Death. It’s a fact of life – inexorable as taxes, Starbucks and people playing their iPods too loudly on public transport – and just as there is for every other human need and function there’s an industry to service it. The funeral business normally keeps itself out of the spotlight – possibly because it reminds us that in no uncertain terms that we’re all fundamentally worm food – but logic would suggest that it’s probably quite a big business, what with the population constantly growing and all.
As the Associated Press reports, like other industries, it too is working to become more environmentally friendly.
The Natural Death Center has just held an industry exhibition in London showcasing a range of green funeral products and practices. These included natural fibre clothes in which to dress the corpse (*shudder*) and cardboard and wicker coffins that biodegrade within three months. The biodegradable coffins meet Britain’s new legislation that require a reduction in mercury and plastic content by 2010. For cremations, remains can be placed in eco-friendly urns made of bamboo, glass or ceramic.

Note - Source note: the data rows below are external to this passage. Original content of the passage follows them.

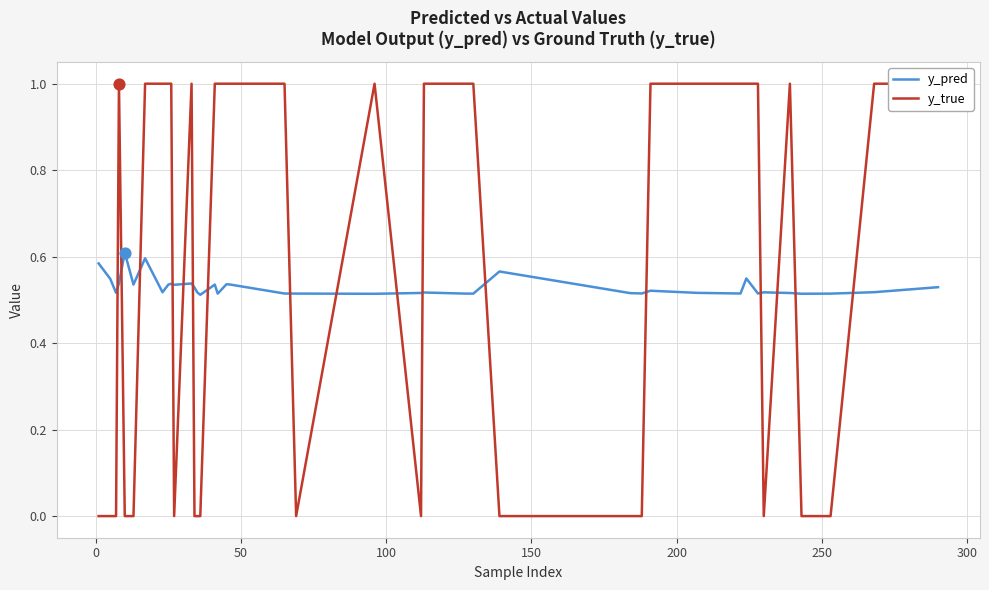

At how many categories does at least one series exceed 0?

40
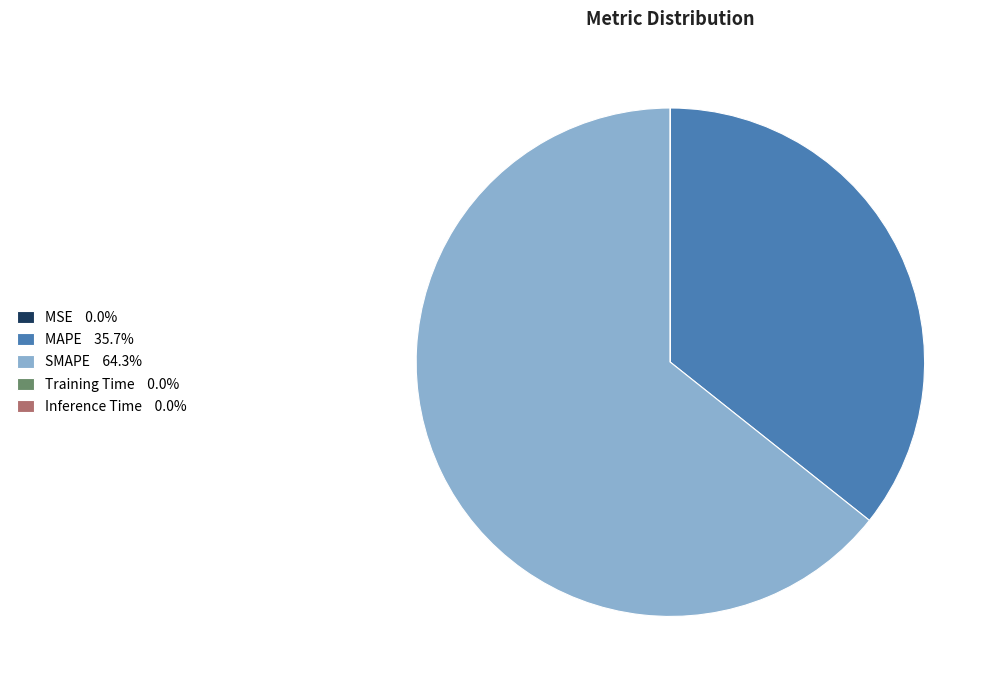

Between SMAPE and MAPE, which is larger?

SMAPE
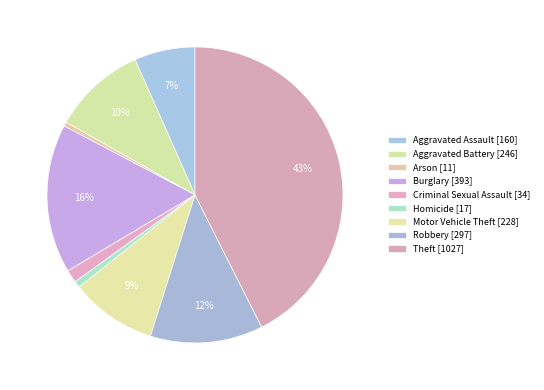

To the nearest percent, what is the average slice percentage?

11%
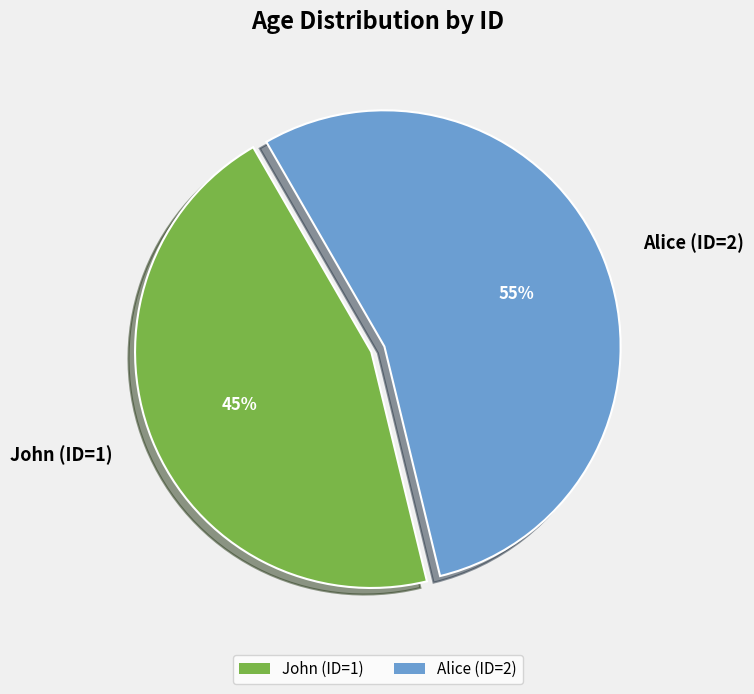

Count the number of slices in the pie.

2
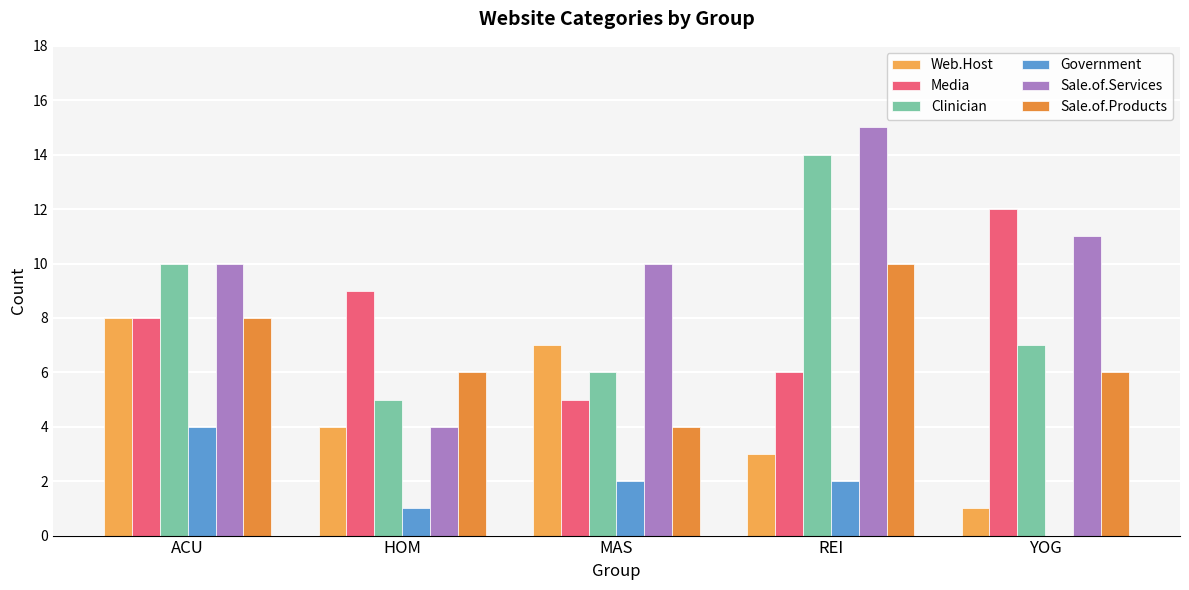

Reading left to right, extract all data points from this chart.

Web.Host: 8	4	7	3	1
Media: 8	9	5	6	12
Clinician: 10	5	6	14	7
Government: 4	1	2	2	0
Sale.of.Services: 10	4	10	15	11
Sale.of.Products: 8	6	4	10	6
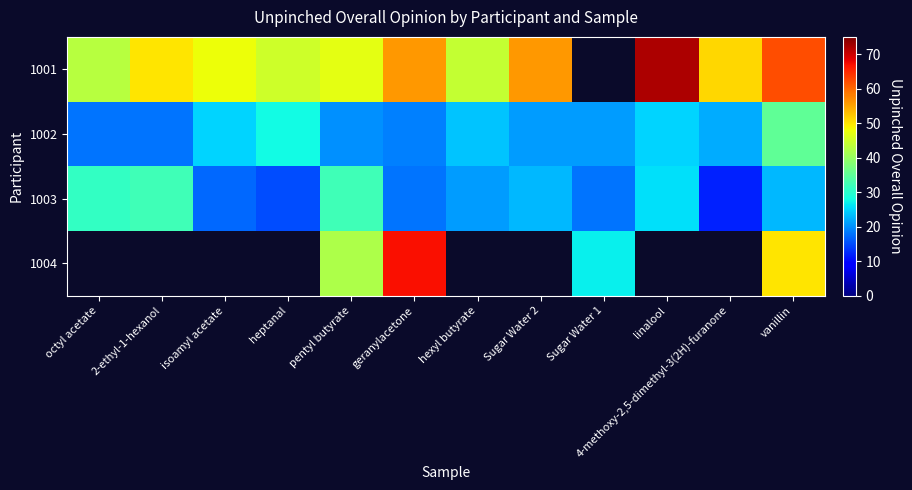

Count the number of categories in the chart.

12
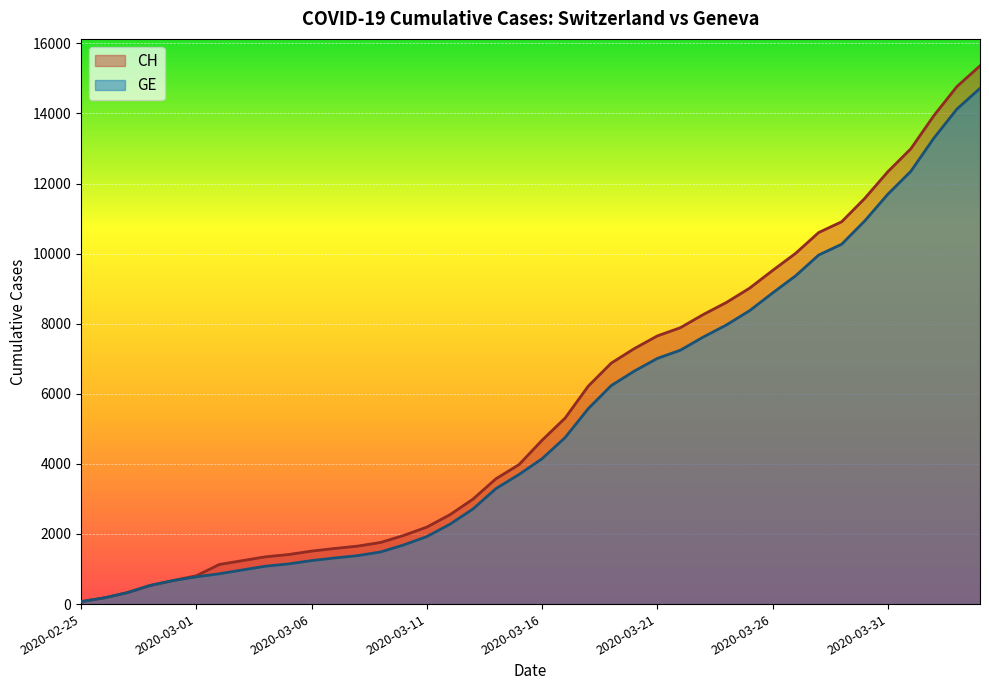

True or false: CH has a value of 10908 at 2020-03-20.

False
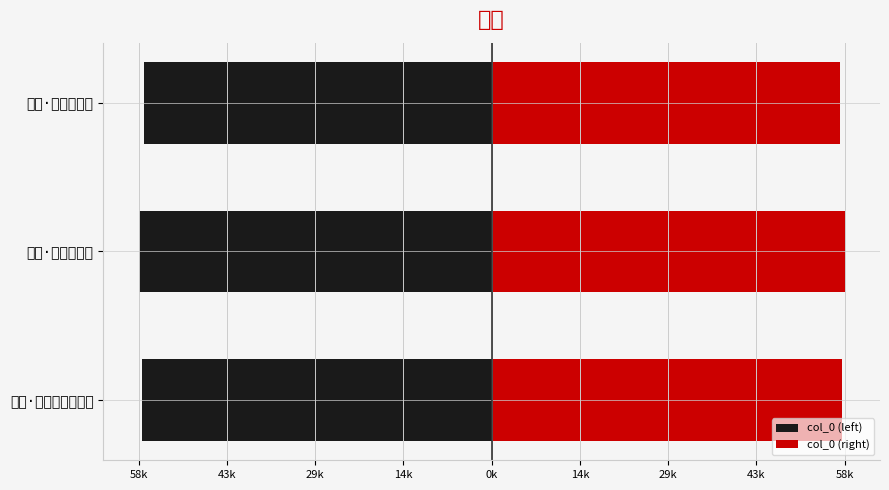

What is the approximate value of col_0 (right) at 东池·东池暮春风景妍?

57989.0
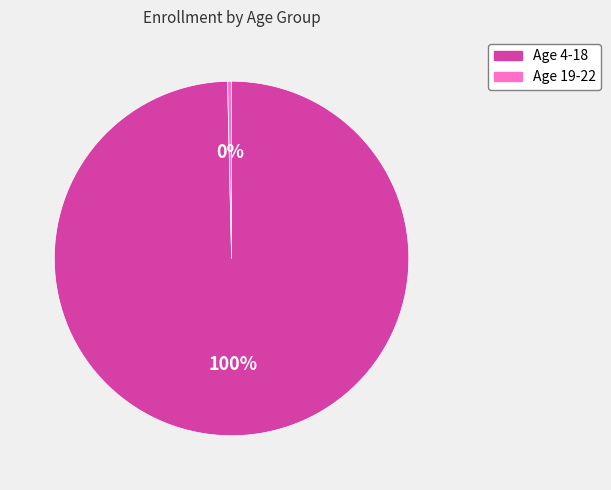

How many segments does this pie chart have?

2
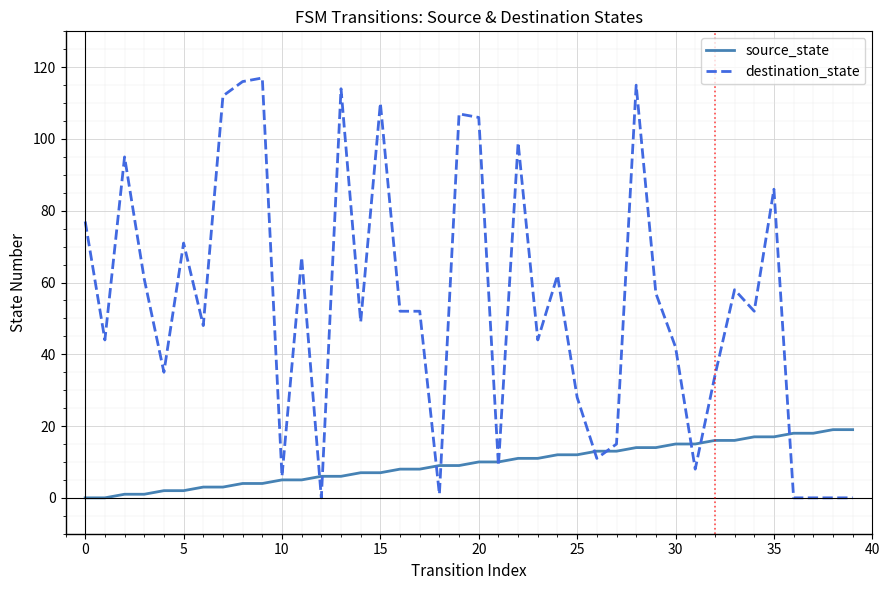

What is the maximum value for source_state?

19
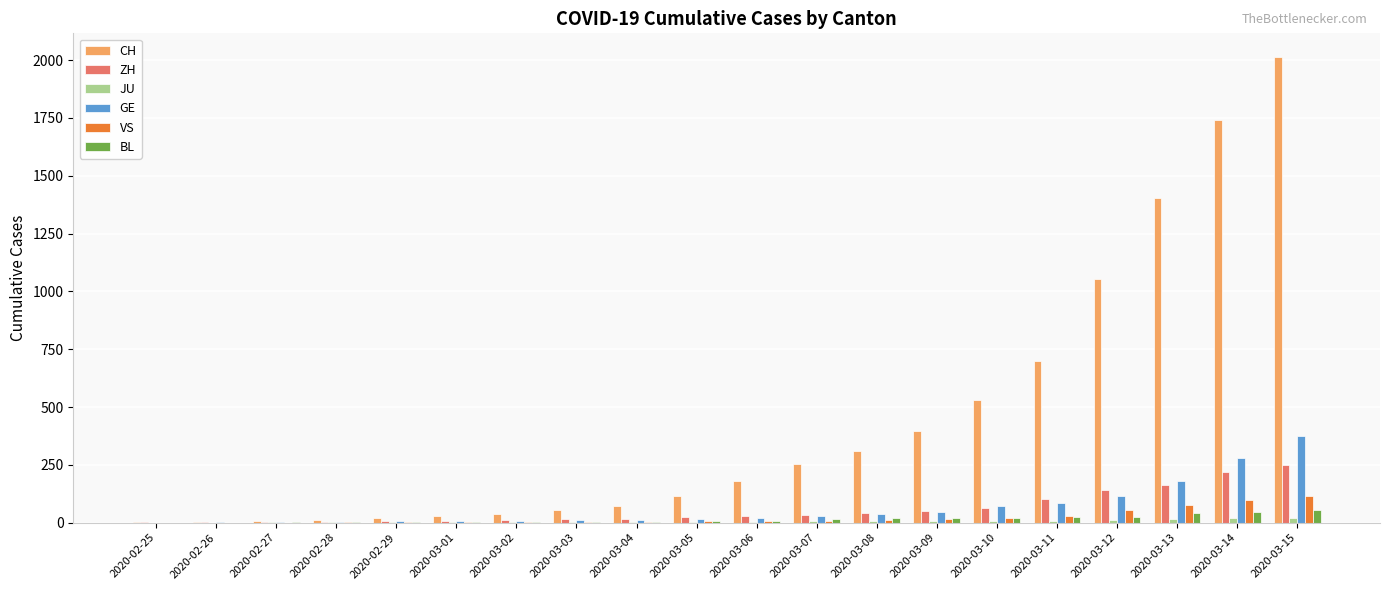

What is the sum of all VS values?

455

Those taking the environmentally friendly option for the deceased are also encouraged to mark the grave by planting a tree rather than with a marble headstone which come from non-renewable resources and generate carbon emissions through their mining and shipment. Carbon emissions are also reduced by using smaller cars instead of limousines in the funeral procession.
Greenbang knows that her death will have a big impact on the world, but is pleased that it won’t on the environment.